Novo romance do inglês Ian McEwan , Enclausurado (Companhia das Letras, 2016) opta por um narrador pouco ortodoxo — um feto, que conta a história ainda no ventre da mãe. Sem nome, nem gênero definido, ele vivencia o mundo através de programas de rádio e podcasts; especula sobre a realidade que o aguarda do lado de fora, ora pessimista, ora otimista, e desenvolve um paladar afinado para os vinhos que sua mãe ingere (e que ele absorve por meio da placenta).
Ainda há o fio condutor principal da história: um complô no qual Trudy, a mãe, se une a Claude, seu amante, para matar John, o pai — irmão de Claude, que é herdeiro de uma mansão milionária.
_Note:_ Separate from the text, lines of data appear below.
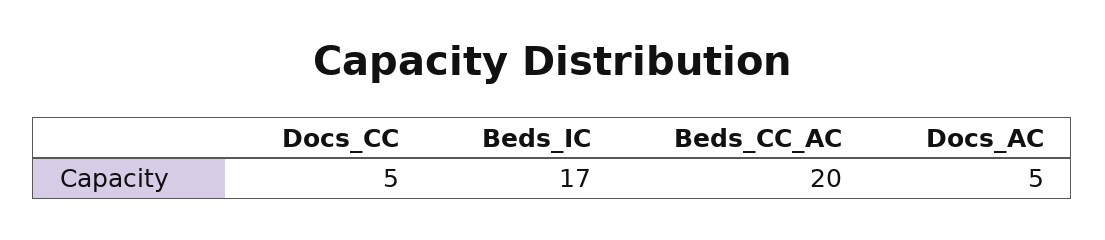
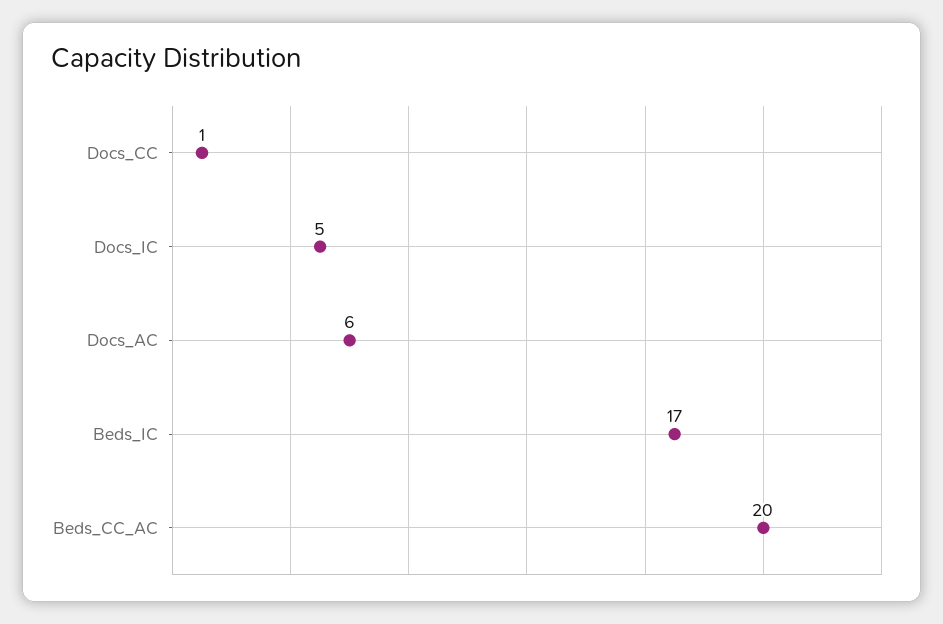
  {
-   "Docs_CC": 5,
+   "Docs_CC": 1,
    "Beds_IC": 17,
    "Beds_CC_AC": 20,
-   "Docs_AC": 5
+   "Docs_AC": 6,
+   "Docs_IC": 5
  }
As referências a “Hamlet” permeiam o tom e o tema da obra (cujo título, inclusive, vem de uma fala do príncipe dinamarquês).
No entanto, “Enclausurado” é bem menos obscuro e mais esperançoso em relação à existência humana (“O mundo me acolherá, porque não pode resistir a mim”, nosso narrador matuta, restituído, após tentar o suicídio se enroscando no cordão umbilical.)
A narrativa do romance é consistente e muito bem construída. Os personagens são palpáveis e convincentes, e a trama, à medida que se desenvolve, prende o leitor até a última página — a tensão é crescente e ininterrupta, também à maneira de uma tragédia de Shakespeare. Mais do que isso, é um livro engraçado, e que dosa com competência o humor como sarcasmo, como alívio cômico, e mesmo como elemento dramático. Representa uma recuperação formidável após o medíocre “A balada de Adam Henry”, romance anterior do autor.
Outro ponto positivo da edição brasileira é a tradução primorosa, executada pelo diplomata e empresário (!) Jorio Dauster. Mesmo no português, os diálogos permanecem claros e naturais, e as frases emulam o estilo orgânico de McEwan — simples, porém potente.